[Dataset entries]
○ ○ ○ ○ ○ ○ ○

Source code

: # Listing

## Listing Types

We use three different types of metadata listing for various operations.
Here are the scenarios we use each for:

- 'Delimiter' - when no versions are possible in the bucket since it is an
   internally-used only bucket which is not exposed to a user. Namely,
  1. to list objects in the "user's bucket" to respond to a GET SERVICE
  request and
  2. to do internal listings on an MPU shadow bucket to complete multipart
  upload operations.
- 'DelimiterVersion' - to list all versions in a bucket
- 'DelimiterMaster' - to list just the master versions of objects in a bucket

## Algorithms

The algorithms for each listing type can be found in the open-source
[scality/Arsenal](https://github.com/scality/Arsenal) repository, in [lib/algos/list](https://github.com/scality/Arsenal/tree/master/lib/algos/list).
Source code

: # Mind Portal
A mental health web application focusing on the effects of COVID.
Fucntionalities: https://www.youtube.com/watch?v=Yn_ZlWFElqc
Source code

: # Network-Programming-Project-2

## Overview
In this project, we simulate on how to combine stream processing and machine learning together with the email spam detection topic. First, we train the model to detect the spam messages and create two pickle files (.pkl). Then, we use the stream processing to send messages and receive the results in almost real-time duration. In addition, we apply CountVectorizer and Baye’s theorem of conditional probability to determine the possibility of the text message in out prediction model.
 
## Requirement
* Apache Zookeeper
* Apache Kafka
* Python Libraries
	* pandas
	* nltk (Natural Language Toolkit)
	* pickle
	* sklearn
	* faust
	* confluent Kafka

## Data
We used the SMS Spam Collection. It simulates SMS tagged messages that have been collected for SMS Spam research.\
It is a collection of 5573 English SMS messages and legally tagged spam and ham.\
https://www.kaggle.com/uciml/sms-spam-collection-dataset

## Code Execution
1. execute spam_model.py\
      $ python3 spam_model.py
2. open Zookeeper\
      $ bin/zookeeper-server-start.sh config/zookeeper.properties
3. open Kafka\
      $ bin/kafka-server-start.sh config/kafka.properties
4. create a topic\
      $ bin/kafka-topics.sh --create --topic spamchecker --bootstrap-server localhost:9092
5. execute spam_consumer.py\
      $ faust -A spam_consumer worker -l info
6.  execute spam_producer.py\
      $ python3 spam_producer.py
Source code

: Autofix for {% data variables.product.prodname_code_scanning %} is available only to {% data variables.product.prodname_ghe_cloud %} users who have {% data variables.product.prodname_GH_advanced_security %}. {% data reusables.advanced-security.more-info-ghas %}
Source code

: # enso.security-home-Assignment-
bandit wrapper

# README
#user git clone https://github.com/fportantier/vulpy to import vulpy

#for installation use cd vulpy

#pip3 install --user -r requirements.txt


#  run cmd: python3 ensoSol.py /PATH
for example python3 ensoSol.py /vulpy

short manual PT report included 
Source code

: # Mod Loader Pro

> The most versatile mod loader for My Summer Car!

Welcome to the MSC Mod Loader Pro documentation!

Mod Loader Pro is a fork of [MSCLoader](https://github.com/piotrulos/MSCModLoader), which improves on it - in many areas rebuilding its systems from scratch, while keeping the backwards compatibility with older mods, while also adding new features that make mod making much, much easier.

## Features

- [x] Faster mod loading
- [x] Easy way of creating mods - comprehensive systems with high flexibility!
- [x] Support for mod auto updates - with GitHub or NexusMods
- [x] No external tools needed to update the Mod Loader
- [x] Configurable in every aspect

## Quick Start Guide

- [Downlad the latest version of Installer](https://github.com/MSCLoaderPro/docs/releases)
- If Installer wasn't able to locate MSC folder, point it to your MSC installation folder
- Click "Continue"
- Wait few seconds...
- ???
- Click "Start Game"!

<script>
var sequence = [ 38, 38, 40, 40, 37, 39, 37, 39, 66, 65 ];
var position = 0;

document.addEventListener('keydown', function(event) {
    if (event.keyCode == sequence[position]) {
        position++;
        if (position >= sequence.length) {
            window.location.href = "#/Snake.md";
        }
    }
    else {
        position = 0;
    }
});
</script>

○ ○ ○ ○ ○ ○ ○

Please duplicate every item above verbatim, line for line.

Reply:
Source code

: # Listing

## Listing Types

We use three different types of metadata listing for various operations.
Here are the scenarios we use each for:

- 'Delimiter' - when no versions are possible in the bucket since it is an
   internally-used only bucket which is not exposed to a user. Namely,
  1. to list objects in the "user's bucket" to respond to a GET SERVICE
  request and
  2. to do internal listings on an MPU shadow bucket to complete multipart
  upload operations.
- 'DelimiterVersion' - to list all versions in a bucket
- 'DelimiterMaster' - to list just the master versions of objects in a bucket

## Algorithms

The algorithms for each listing type can be found in the open-source
[scality/Arsenal](https://github.com/scality/Arsenal) repository, in [lib/algos/list](https://github.com/scality/Arsenal/tree/master/lib/algos/list).
Source code

: # Mind Portal
A mental health web application focusing on the effects of COVID.
Fucntionalities: https://www.youtube.com/watch?v=Yn_ZlWFElqc
Source code

: # Network-Programming-Project-2

## Overview
In this project, we simulate on how to combine stream processing and machine learning together with the email spam detection topic. First, we train the model to detect the spam messages and create two pickle files (.pkl). Then, we use the stream processing to send messages and receive the results in almost real-time duration. In addition, we apply CountVectorizer and Baye’s theorem of conditional probability to determine the possibility of the text message in out prediction model.
 
## Requirement
* Apache Zookeeper
* Apache Kafka
* Python Libraries
	* pandas
	* nltk (Natural Language Toolkit)
	* pickle
	* sklearn
	* faust
	* confluent Kafka

## Data
We used the SMS Spam Collection. It simulates SMS tagged messages that have been collected for SMS Spam research.\
It is a collection of 5573 English SMS messages and legally tagged spam and ham.\
https://www.kaggle.com/uciml/sms-spam-collection-dataset

## Code Execution
1. execute spam_model.py\
      $ python3 spam_model.py
2. open Zookeeper\
      $ bin/zookeeper-server-start.sh config/zookeeper.properties
3. open Kafka\
      $ bin/kafka-server-start.sh config/kafka.properties
4. create a topic\
      $ bin/kafka-topics.sh --create --topic spamchecker --bootstrap-server localhost:9092
5. execute spam_consumer.py\
      $ faust -A spam_consumer worker -l info
6.  execute spam_producer.py\
      $ python3 spam_producer.py
Source code

: Autofix for {% data variables.product.prodname_code_scanning %} is available only to {% data variables.product.prodname_ghe_cloud %} users who have {% data variables.product.prodname_GH_advanced_security %}. {% data reusables.advanced-security.more-info-ghas %}
Source code

: # enso.security-home-Assignment-
bandit wrapper

# README
#user git clone https://github.com/fportantier/vulpy to import vulpy

#for installation use cd vulpy

#pip3 install --user -r requirements.txt


#  run cmd: python3 ensoSol.py /PATH
for example python3 ensoSol.py /vulpy

short manual PT report included 
Source code

: # Mod Loader Pro

> The most versatile mod loader for My Summer Car!

Welcome to the MSC Mod Loader Pro documentation!

Mod Loader Pro is a fork of [MSCLoader](https://github.com/piotrulos/MSCModLoader), which improves on it - in many areas rebuilding its systems from scratch, while keeping the backwards compatibility with older mods, while also adding new features that make mod making much, much easier.

## Features

- [x] Faster mod loading
- [x] Easy way of creating mods - comprehensive systems with high flexibility!
- [x] Support for mod auto updates - with GitHub or NexusMods
- [x] No external tools needed to update the Mod Loader
- [x] Configurable in every aspect

## Quick Start Guide

- [Downlad the latest version of Installer](https://github.com/MSCLoaderPro/docs/releases)
- If Installer wasn't able to locate MSC folder, point it to your MSC installation folder
- Click "Continue"
- Wait few seconds...
- ???
- Click "Start Game"!

<script>
var sequence = [ 38, 38, 40, 40, 37, 39, 37, 39, 66, 65 ];
var position = 0;

document.addEventListener('keydown', function(event) {
    if (event.keyCode == sequence[position]) {
        position++;
        if (position >= sequence.length) {
            window.location.href = "#/Snake.md";
        }
    }
    else {
        position = 0;
    }
});
</script>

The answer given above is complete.